Tem uma padaria na esquina da minha casa, dispenso dizer que é cara, como toda padaria, mas serve para comprar um pão francês ou dois. Eu estava na fila da bancada para pedir o pão quando um menino se aproximou, devia ter uns 12 anos, estava bem-vestido, mas visivelmente sujo, descalço, e com algumas balas na mão, abordou o senhor que estava na minha frente.


— Compra um pão pra mim, tio. Eu tô com…


E antes que o garoto pudesse terminar o pedido, a voz irritada do homem tomou espaço.


— Não me peça nada, não! Não vou dar nada pra você, não adianta pedir! Por que você não vai trabalhar? Se fosse trabalhar não ficaria aí mendigando igual preguiçoso!


O menino deu um passo para trás com uma careta estranha, eu estava perplexa, acho que ninguém na fila esperava tamanha reação, ainda mais de um senhor de idade.


— Garoto!


Um homem no canto da padaria com um bolo na mão chamou a atenção, encarava o idoso.


— Pega o que você quiser e me traz, eu pago.


Logo em seguida o menino pediu o pão e pegou um bolo pequeno de chocolate no corredor, com um sorriso brincalhão deslumbrante, não demorou muito para sair do estabelecimento comendo um pedacinho de pão e a sacola na mão.

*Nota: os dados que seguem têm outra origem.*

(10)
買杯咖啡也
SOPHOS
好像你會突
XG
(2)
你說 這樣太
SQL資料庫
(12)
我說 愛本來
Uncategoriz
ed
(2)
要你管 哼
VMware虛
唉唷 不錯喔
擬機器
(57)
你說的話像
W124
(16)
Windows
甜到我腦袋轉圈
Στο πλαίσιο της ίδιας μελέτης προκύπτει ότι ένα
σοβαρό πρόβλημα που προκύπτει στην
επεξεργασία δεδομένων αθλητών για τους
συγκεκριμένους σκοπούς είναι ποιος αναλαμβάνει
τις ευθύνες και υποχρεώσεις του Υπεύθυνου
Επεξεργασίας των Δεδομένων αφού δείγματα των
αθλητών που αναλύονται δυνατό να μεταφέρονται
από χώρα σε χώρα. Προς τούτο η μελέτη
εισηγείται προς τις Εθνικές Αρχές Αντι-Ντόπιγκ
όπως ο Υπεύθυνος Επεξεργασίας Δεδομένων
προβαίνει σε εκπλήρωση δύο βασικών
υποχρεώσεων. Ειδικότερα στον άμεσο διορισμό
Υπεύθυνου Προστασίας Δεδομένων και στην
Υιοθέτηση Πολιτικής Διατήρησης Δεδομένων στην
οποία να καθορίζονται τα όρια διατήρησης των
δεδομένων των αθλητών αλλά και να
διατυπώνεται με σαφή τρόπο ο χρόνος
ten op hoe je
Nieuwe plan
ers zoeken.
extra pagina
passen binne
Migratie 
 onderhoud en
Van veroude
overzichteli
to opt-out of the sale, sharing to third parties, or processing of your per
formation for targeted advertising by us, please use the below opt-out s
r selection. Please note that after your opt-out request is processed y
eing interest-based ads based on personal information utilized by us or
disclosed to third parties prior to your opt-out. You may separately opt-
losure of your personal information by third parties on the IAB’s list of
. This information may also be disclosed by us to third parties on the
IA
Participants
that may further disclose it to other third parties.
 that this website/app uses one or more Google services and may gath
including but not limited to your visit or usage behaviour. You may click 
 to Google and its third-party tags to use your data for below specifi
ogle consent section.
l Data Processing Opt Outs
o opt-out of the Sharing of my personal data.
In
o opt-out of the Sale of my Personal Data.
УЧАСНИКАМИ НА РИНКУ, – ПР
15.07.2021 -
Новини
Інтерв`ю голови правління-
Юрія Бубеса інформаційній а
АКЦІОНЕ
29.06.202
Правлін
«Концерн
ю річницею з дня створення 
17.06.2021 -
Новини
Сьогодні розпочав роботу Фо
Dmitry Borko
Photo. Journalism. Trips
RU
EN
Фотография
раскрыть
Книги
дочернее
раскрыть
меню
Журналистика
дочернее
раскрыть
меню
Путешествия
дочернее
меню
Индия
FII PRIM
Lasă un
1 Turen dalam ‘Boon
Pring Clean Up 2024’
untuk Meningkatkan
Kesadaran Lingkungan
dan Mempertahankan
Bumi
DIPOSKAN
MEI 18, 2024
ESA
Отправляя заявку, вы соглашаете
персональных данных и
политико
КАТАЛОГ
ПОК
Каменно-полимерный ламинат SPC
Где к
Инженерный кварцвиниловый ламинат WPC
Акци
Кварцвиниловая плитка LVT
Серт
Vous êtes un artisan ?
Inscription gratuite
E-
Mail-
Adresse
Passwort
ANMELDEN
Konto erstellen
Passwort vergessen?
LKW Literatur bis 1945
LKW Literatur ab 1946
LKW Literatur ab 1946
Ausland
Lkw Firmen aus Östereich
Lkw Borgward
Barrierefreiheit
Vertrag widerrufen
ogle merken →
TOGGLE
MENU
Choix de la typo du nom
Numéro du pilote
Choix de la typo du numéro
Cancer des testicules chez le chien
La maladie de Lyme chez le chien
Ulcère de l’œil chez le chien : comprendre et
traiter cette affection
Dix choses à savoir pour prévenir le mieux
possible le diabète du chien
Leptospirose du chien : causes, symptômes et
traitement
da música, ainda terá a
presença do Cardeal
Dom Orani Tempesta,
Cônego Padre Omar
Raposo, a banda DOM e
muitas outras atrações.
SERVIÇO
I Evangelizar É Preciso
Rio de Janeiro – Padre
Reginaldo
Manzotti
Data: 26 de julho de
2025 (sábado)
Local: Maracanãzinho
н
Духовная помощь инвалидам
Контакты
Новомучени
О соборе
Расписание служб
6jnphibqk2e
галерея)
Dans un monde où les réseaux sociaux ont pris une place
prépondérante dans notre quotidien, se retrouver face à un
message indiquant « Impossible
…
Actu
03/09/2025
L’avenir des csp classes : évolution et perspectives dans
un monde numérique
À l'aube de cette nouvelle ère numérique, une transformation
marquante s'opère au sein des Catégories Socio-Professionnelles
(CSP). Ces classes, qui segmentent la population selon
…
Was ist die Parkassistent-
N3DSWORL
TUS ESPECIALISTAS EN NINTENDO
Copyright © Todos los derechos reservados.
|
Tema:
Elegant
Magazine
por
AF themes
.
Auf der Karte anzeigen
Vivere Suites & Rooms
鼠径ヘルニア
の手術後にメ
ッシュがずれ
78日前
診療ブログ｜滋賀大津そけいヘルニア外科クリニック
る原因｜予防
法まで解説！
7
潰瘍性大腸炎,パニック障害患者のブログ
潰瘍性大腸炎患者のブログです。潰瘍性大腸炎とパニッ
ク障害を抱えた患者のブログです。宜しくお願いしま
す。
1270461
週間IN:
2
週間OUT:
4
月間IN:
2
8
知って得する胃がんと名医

Sigo me perguntando desde quando acabaram com a inocência das crianças e se acostumaram à ignorância dos homens. Afinal o que impressionou não foi um garoto de 12 anos pedindo comida, mas sim a atitude exageradamente irritada de um senhor. Não vão medir as suas palavras, seja por ele ser de idade, ou pelo seu pensamento corresponder à mentalidade de grande parte do Brasil, oferecer o trabalho infantil como uma solução lógica não choca ninguém, assim como uma criança na rua com fome não choca ninguém. Sabe o que eu fazia com 12 anos? Me lembro de ir ao parquinho da praça perto de casa e subir em tudo que via pela frente, encher o saco da minha mãe para comprar picolé e ficar descalça apenas para brincar. Obviamente cada um tem sua própria experiência de infância, mas a inocência deveria estar presente em todas elas. Não apenas quando se escolhe um bolinho de chocolate.


Um tempo depois, já na fila para pagar, percebi que o idoso estava destratando também a moça do caixa, confesso que até agora não entendo como um homem de tanta idade é tão impaciente.